The customer was there the whole time
The acronym is the easy part. It is a costume the industry keeps trying on. The body underneath is the doctor already working inside OpenEvidence, and the patient already asking ChatGPT something at two in the morning that they were too embarrassed to ask you.
Plan for them. Know which engine they use, what they ask it, and which rule you are not allowed to break when it answers. That is not an SEO project with a fresh vowel. It is customer strategy, and it is the work almost nobody in the room is actually doing.
FAQ
What is GEO, and how is it different from SEO, AEO and AIEO? GEO (generative engine optimization) is the practice of getting your content cited inside AI-generated answers rather than ranked in a list of links. AEO (answer engine optimization), AIEO (AI engine optimization) and LLMO describe the same underlying work under different names. There is no industry consensus on the terminology, and in practice they overlap almost completely.
Which AI tools do doctors use most? For day-to-day clinical questions, US physicians overwhelmingly use OpenEvidence, a purpose-built engine grounded in medical literature. General-purpose ChatGPT remains the most-used tool for everything else, and overall physician AI use reached 81% in 2026. Adoption outside the US is lower, and the evidence base clinicians trust differs by country.
How do patients use ChatGPT and other LLMs for health? Patients use them to check symptoms, understand medical terms and instructions, weigh treatment options, and make sense of insurance, with around 40 million people a day asking ChatGPT health questions. The single largest area is mental and emotional support. Most of this happens off-hours and between clinical visits.

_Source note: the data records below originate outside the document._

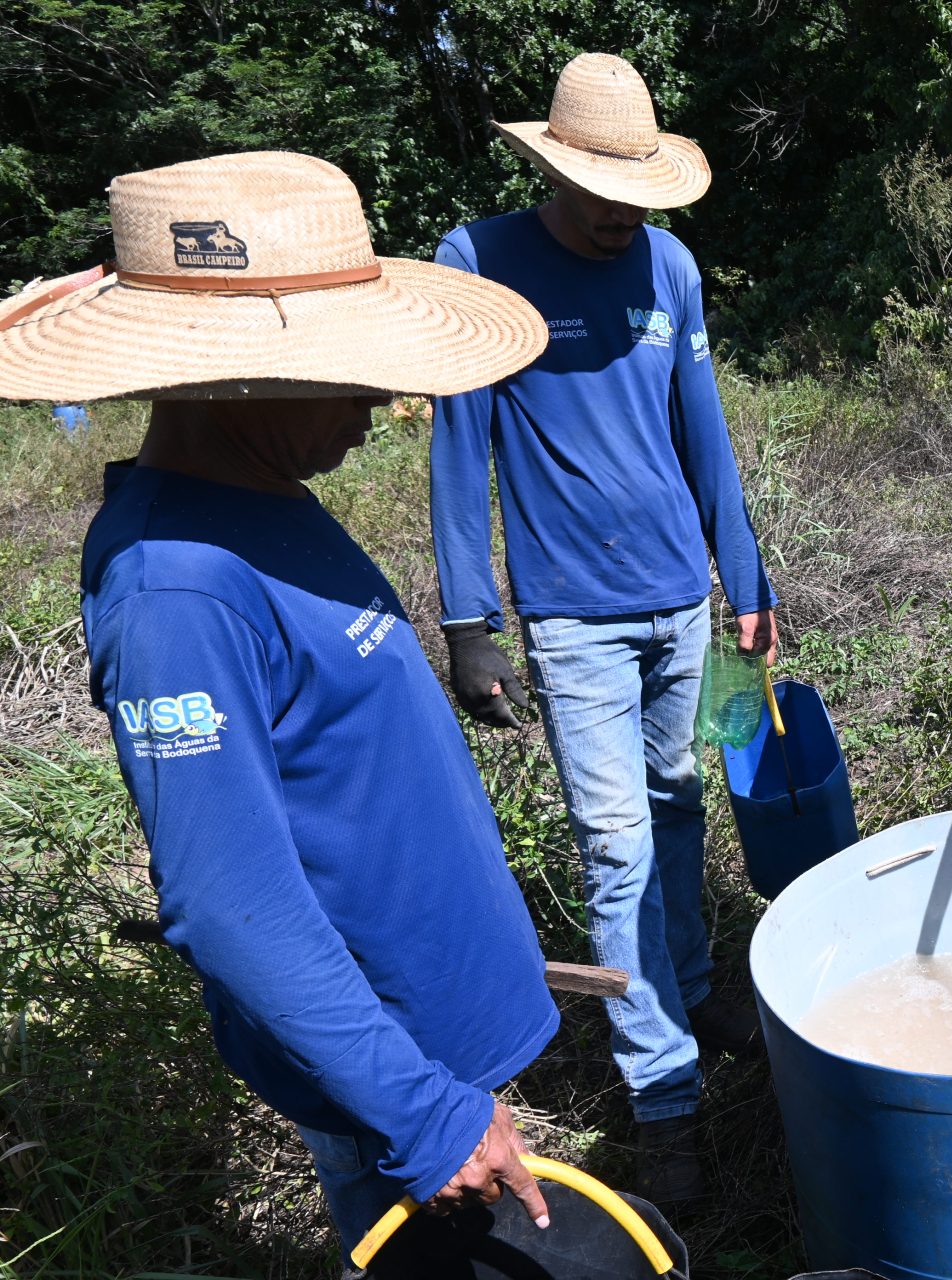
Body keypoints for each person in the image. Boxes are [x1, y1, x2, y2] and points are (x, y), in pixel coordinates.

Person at [0, 151, 560, 1260]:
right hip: (393, 1082)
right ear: (233, 383)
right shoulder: (175, 588)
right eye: (346, 373)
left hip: (429, 1045)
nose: (380, 401)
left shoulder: (263, 497)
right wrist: (425, 1114)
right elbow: (229, 901)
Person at [430, 53, 777, 1205]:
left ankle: (693, 986)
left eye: (637, 194)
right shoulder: (482, 263)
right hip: (573, 617)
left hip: (681, 603)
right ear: (553, 170)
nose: (621, 215)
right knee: (618, 846)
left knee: (678, 805)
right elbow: (458, 446)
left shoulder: (668, 265)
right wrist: (468, 620)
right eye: (601, 193)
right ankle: (663, 1093)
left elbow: (704, 435)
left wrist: (745, 580)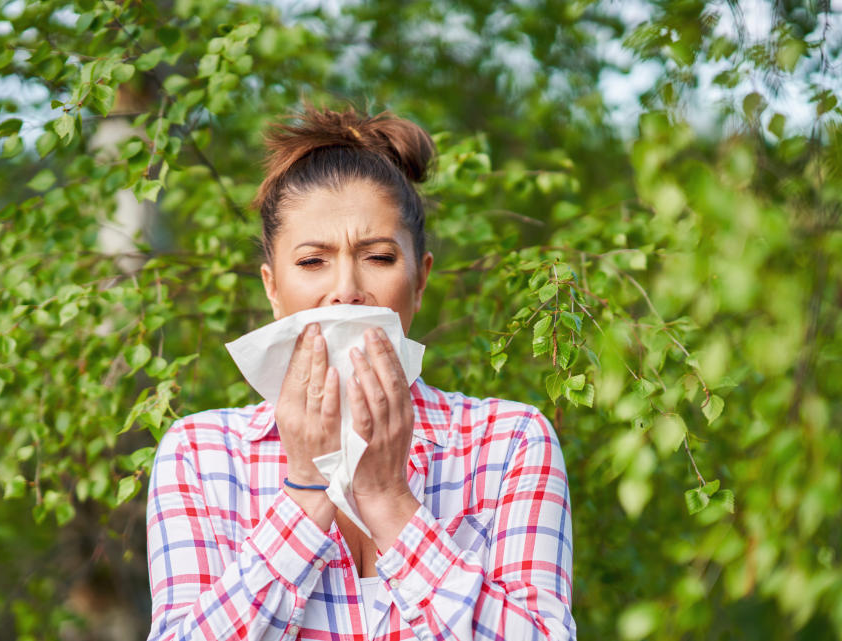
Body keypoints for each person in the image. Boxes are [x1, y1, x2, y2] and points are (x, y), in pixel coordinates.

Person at [145, 105, 575, 640]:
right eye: (311, 262)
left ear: (420, 280)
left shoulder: (508, 443)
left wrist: (390, 500)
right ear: (272, 288)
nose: (345, 289)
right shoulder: (202, 455)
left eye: (377, 257)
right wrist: (306, 489)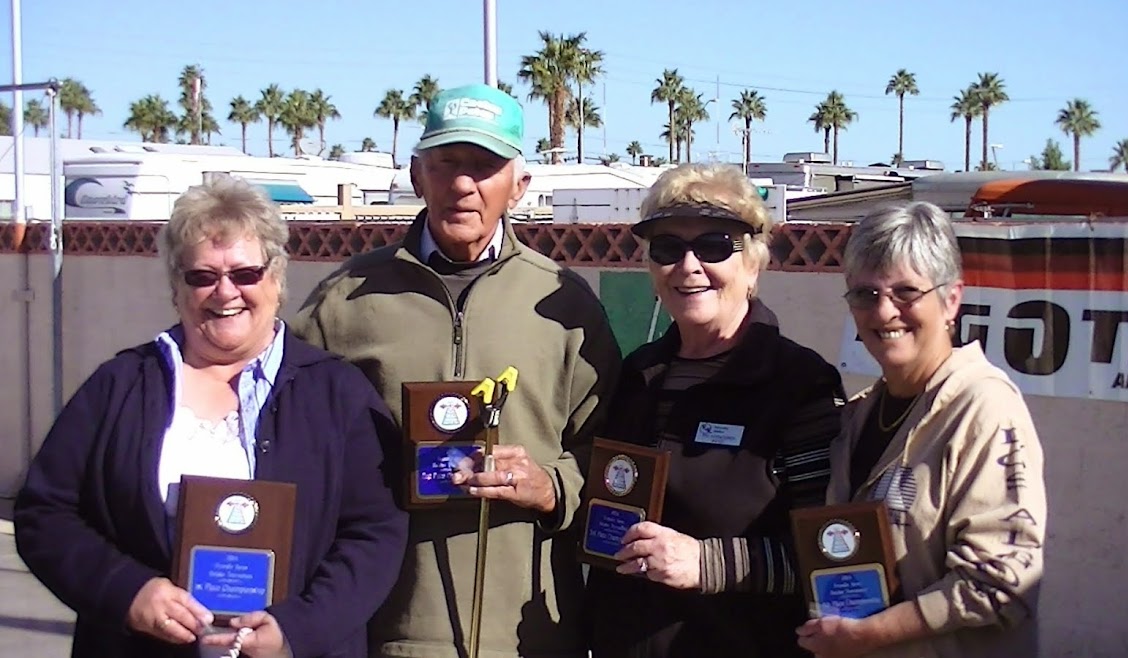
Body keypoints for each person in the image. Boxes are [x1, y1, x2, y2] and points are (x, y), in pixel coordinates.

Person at [290, 83, 621, 658]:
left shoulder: (565, 305)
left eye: (485, 166)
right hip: (387, 628)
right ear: (418, 175)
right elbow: (289, 446)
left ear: (519, 186)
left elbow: (612, 454)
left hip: (529, 635)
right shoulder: (344, 301)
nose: (463, 184)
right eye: (446, 162)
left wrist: (552, 486)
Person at [14, 176, 409, 658]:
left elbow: (376, 533)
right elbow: (45, 515)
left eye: (245, 274)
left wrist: (296, 630)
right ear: (176, 286)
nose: (226, 293)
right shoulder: (120, 386)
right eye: (203, 276)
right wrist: (128, 592)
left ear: (277, 278)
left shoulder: (337, 395)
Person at [585, 163, 846, 658]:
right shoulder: (638, 374)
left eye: (713, 246)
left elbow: (832, 554)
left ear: (752, 263)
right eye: (667, 248)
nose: (688, 266)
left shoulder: (799, 386)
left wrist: (707, 563)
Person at [796, 201, 1047, 658]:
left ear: (951, 300)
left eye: (906, 292)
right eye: (865, 295)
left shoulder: (984, 409)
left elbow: (1002, 581)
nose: (885, 312)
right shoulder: (860, 416)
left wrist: (866, 636)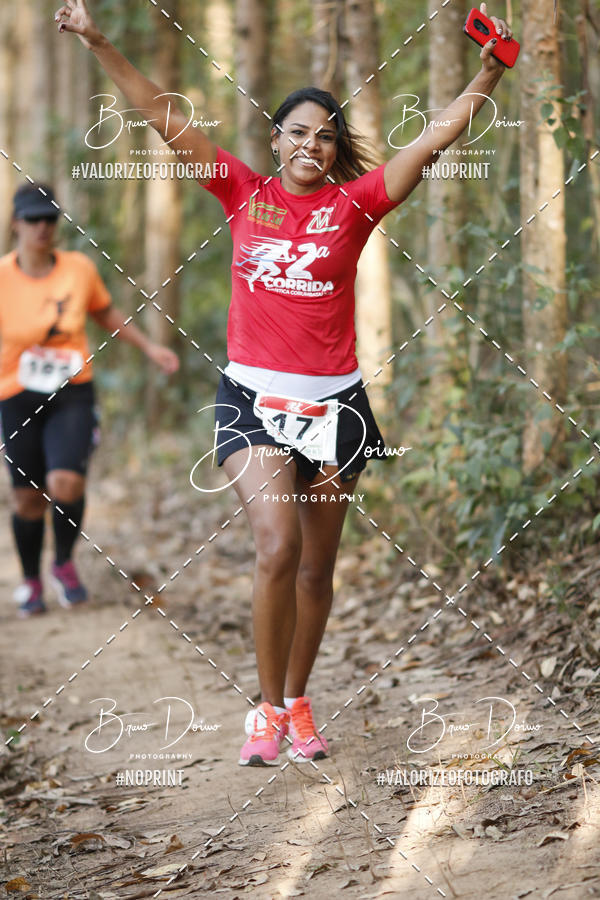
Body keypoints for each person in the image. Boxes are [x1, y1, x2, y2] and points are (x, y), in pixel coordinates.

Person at [55, 0, 513, 764]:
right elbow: (164, 119)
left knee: (315, 567)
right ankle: (265, 710)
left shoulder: (355, 204)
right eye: (298, 131)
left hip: (336, 405)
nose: (312, 144)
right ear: (276, 140)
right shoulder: (242, 191)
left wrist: (490, 74)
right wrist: (100, 41)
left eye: (326, 135)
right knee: (276, 543)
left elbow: (434, 139)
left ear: (336, 151)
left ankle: (298, 700)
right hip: (254, 399)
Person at [0, 182, 179, 618]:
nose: (43, 228)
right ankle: (30, 580)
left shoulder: (78, 268)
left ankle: (63, 562)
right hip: (16, 394)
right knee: (27, 498)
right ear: (16, 224)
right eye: (33, 219)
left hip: (72, 391)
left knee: (67, 484)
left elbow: (105, 313)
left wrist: (150, 347)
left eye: (50, 219)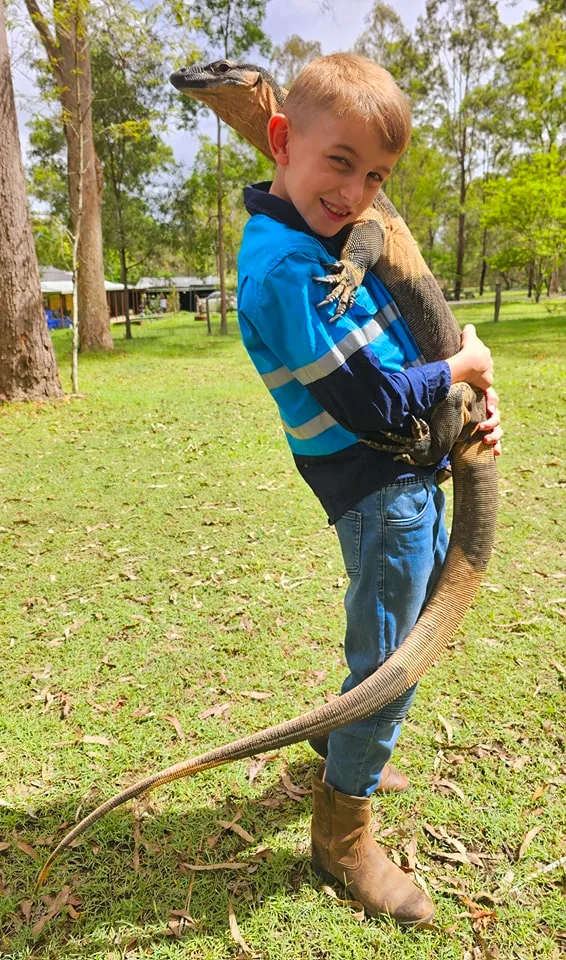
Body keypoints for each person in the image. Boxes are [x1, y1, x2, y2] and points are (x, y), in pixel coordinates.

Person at [237, 53, 502, 927]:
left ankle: (336, 733)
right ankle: (343, 834)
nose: (357, 192)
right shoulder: (283, 270)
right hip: (378, 489)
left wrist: (466, 416)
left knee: (393, 634)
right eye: (339, 161)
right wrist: (458, 368)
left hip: (412, 475)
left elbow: (395, 362)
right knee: (396, 663)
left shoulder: (320, 244)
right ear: (281, 139)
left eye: (376, 175)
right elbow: (374, 399)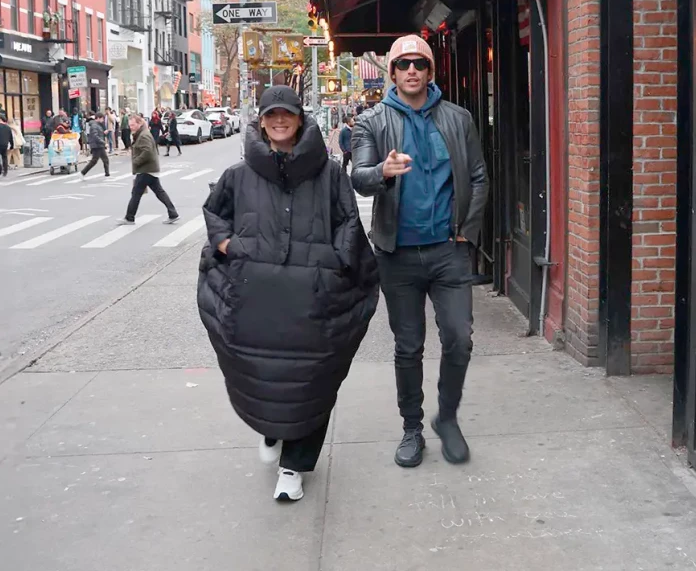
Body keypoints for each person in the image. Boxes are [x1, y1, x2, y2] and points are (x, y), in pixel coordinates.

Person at [198, 86, 379, 502]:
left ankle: (294, 466)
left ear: (300, 119)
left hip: (311, 299)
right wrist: (230, 247)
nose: (280, 121)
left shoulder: (330, 173)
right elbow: (214, 213)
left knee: (314, 380)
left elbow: (348, 222)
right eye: (271, 115)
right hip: (257, 297)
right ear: (261, 120)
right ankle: (271, 428)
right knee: (265, 374)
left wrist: (333, 266)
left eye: (288, 114)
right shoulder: (239, 175)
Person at [351, 35, 489, 469]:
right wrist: (382, 173)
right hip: (397, 254)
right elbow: (359, 175)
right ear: (392, 72)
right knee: (408, 347)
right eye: (404, 64)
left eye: (420, 64)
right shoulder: (370, 122)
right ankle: (412, 428)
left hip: (448, 251)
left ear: (430, 72)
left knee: (459, 340)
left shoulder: (458, 118)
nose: (412, 70)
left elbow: (480, 176)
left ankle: (446, 418)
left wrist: (467, 230)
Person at [118, 113, 179, 225]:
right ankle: (173, 213)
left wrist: (136, 161)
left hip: (145, 169)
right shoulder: (142, 133)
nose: (130, 127)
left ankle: (129, 217)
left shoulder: (144, 135)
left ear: (139, 123)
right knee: (159, 192)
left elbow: (148, 152)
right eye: (130, 125)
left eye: (132, 125)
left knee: (136, 193)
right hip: (149, 168)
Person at [81, 112, 110, 178]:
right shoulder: (94, 125)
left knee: (104, 159)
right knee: (94, 161)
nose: (103, 120)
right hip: (96, 145)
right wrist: (103, 142)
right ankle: (82, 172)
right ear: (98, 118)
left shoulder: (97, 125)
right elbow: (95, 136)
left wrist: (103, 133)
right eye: (102, 119)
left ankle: (107, 174)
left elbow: (98, 134)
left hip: (99, 145)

Can a pharma company optimise its content to appear in AI answers? Yes, but inside tighter limits than other industries. You cannot promote a brand as the "best" treatment, and you cannot control how a model paraphrases your label or whether it carries the required safety information. The realistic, compliant target is unbranded disease education and the authoritative evidence base that clinical engines cite.
How do you get cited by ChatGPT, Gemini and Perplexity? Make sure AI crawlers can read your pages, sit in the authoritative band of the relevant search index, earn citations from third-party sources, and structure content so a passage can be lifted cleanly. Keep it current, because most AI citations come from recently updated content. Optimise per engine, since each grounds on a different index.
Do HCPs and patients use the same AI tools? No. Clinicians lean on evidence-grounded clinical engines like OpenEvidence, while patients use general-purpose tools like ChatGPT and Gemini. These run on different indexes with different rules, so a single optimisation approach will not reach both audiences.
Andrea Langella works on customer experience and digital engagement strategy in life sciences, focused on how pharma reaches HCPs and patients across channels. Last updated June 2026.